- [HOW TO COMPLETE THIS TASK]
Please write out the lines of the rows starting with the line containing "ژانویه 2017" and going on through the end of the rows, replacing "آگوست" with "اوت" and keeping everything else unchanged.

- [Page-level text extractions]
===

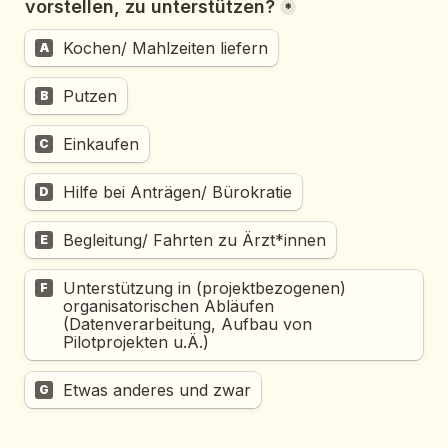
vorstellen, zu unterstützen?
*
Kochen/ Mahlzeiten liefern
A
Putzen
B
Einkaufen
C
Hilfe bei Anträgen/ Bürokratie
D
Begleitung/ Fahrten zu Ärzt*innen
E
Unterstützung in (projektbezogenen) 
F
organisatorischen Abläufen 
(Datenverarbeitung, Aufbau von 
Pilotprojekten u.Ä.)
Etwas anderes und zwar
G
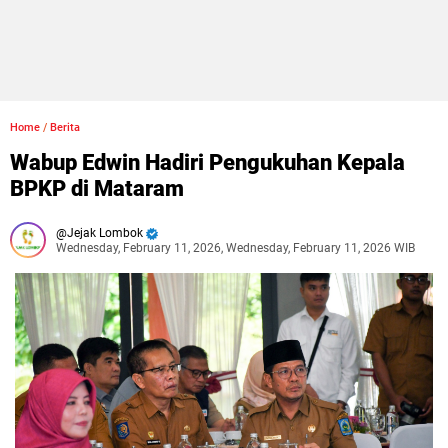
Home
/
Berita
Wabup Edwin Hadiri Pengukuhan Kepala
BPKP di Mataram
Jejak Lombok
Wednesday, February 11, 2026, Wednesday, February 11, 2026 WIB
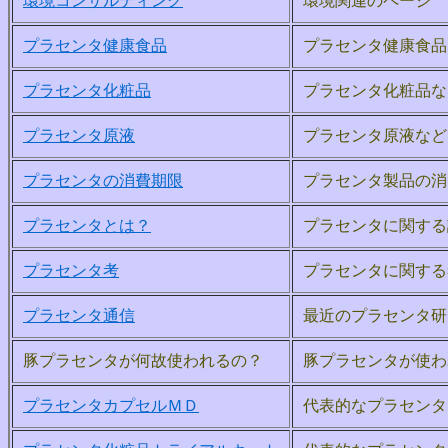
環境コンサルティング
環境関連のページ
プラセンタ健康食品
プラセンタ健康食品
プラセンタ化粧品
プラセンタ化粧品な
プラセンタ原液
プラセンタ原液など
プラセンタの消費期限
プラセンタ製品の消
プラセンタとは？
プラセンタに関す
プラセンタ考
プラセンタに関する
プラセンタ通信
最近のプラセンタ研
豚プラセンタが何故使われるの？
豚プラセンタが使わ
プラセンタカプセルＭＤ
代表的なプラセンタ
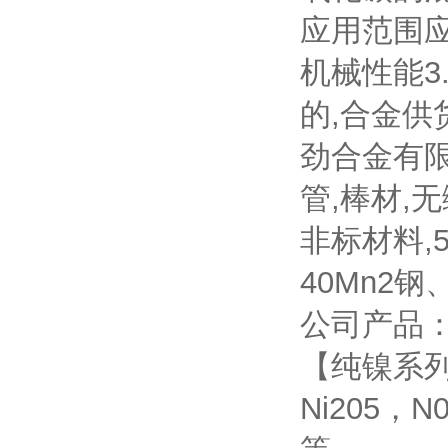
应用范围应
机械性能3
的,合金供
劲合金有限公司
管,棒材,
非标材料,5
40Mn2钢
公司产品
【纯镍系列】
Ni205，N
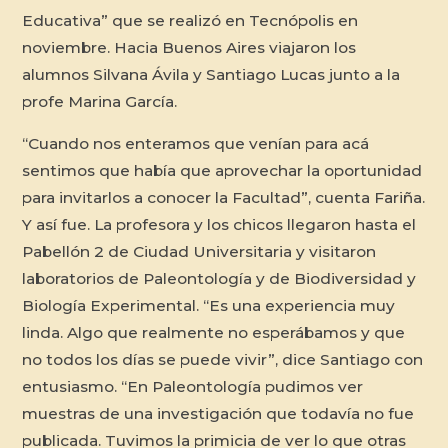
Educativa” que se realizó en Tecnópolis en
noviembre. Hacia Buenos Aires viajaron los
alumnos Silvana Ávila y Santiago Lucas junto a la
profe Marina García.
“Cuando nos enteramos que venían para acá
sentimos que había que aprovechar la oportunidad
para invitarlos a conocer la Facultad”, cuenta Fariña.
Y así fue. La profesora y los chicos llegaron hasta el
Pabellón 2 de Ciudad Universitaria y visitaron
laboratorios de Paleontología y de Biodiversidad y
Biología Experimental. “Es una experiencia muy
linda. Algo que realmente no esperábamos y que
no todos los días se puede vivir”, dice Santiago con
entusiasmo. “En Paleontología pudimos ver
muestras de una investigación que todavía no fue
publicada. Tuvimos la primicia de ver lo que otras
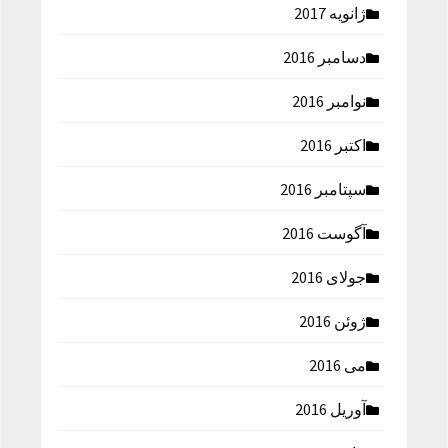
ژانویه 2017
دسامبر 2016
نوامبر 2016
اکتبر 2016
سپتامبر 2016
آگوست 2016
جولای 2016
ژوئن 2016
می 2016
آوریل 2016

===

- [ANSWER SPACE]
ژانویه 2017
دسامبر 2016
نوامبر 2016
اکتبر 2016
سپتامبر 2016
اوت 2016
جولای 2016
ژوئن 2016
می 2016
آوریل 2016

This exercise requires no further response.